Tough nut to crack on a test.
The EURJPY moved to the highest level since August 1 today at 131.10. At the highs, the pair tested the 200 day MA at 131.079 and the 50% retracement at 131.055.
When the 200 bar MA and 50% retracement is tested, it tends to be a really tough nut to crack. Find out why by watching this oldie but goodie video. It is a great level to anticipate (see this video from last week too):
Drilling to the hourly chart below, the pairs rejection against the resistance is pretty clear. Sellers leaned.
Well, traders focused on risk, will use the 200/50% as a risk defining level. Stay below bearish. Move above, and they will take a small loss and get out.
If not stopped out, the 130.257 was a swing area going back to August 28th and August 30 (see red numbered circles in the chart below). Yesterday, the price moved above that level and ran higher. A move below would give the sellers more confidence. Below that the 38.2% at 129.86 area will be eyed. That area (up to 129.969) should slow falls.

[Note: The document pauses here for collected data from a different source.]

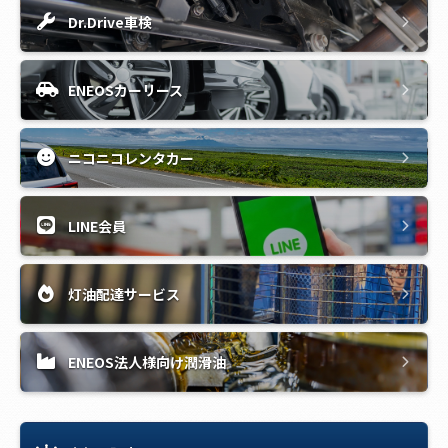
Dr.Drive車検
ENEOSカーリース
ニコニコレンタカー
LINE会員
灯油配達サービス
ENEOS法人様向け潤滑油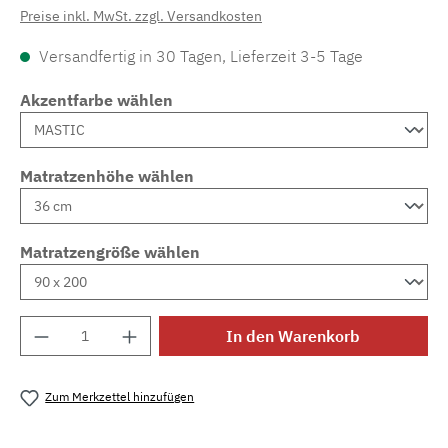
Preise inkl. MwSt. zzgl. Versandkosten
Versandfertig in 30 Tagen, Lieferzeit 3-5 Tage
Akzentfarbe wählen
Matratzenhöhe wählen
Matratzengröße wählen
Produkt Anzahl: Gib den gewünschten Wert e
In den Warenkorb
Zum Merkzettel hinzufügen
Produktnummer:
MLAD.sl.p200.921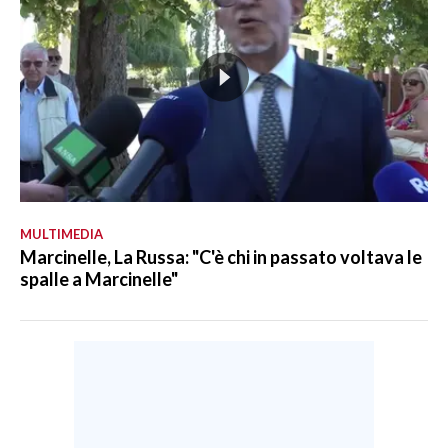
MULTIMEDIA
Marcinelle, La Russa: "C'è chi in passato voltava le
spalle a Marcinelle"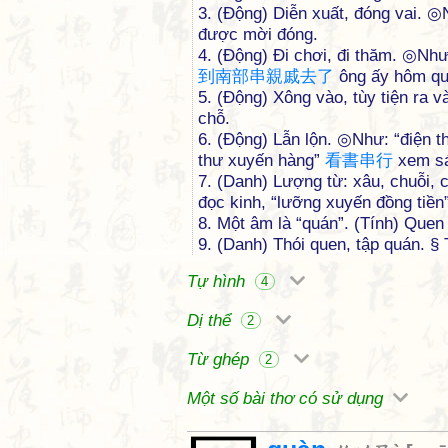
3. (Động) Diễn xuất, đóng vai. 
được mời đóng.
4. (Động) Đi chơi, đi thăm. ◎Như
到
南
部
串
親
戚
去
了
ông ấy hôm qua
5. (Động) Xông vào, tùy tiện ra 
chỗ.
6. (Động) Lẫn lộn. ◎Như: “điện t
thư xuyến hàng”
看
書
串
行
xem sá
7. (Danh) Lượng từ: xâu, chuỗi,
đọc kinh, “lưỡng xuyến đồng tiền
8. Một âm là “quán”. (Tính) Que
9. (Danh) Thói quen, tập quán. §
Tự hình
4
Dị thể
2
Từ ghép
2
Một số bài thơ có sử dụng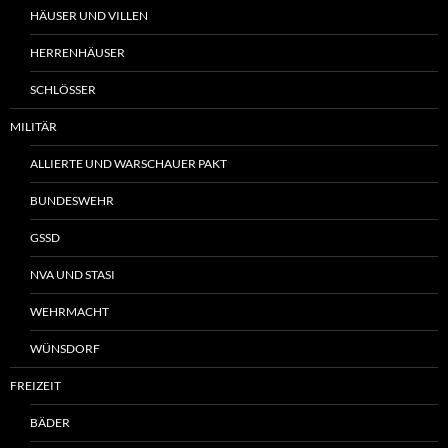
HÄUSER UND VILLEN
HERRENHÄUSER
SCHLÖSSER
MILITÄR
ALLIERTE UND WARSCHAUER PAKT
BUNDESWEHR
GSSD
NVA UND STASI
WEHRMACHT
WÜNSDORF
FREIZEIT
BÄDER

When you reach a key resistance target (like the 200/50%) and it holds, it could change the mindset for the buyers and sellers. That does not mean the market will not race through that level. However, it gives the rally sellers and profit takers a nice level to lighten up. It is still up to the sellers to overwhelm what has been a bullish run higher this week (the low was on Monday at 127.85). The good news for those sellers though is risk can be defined and limited, and if it holds (or stalls the rally), it could lead to a decent corrective move where lower targets are reached.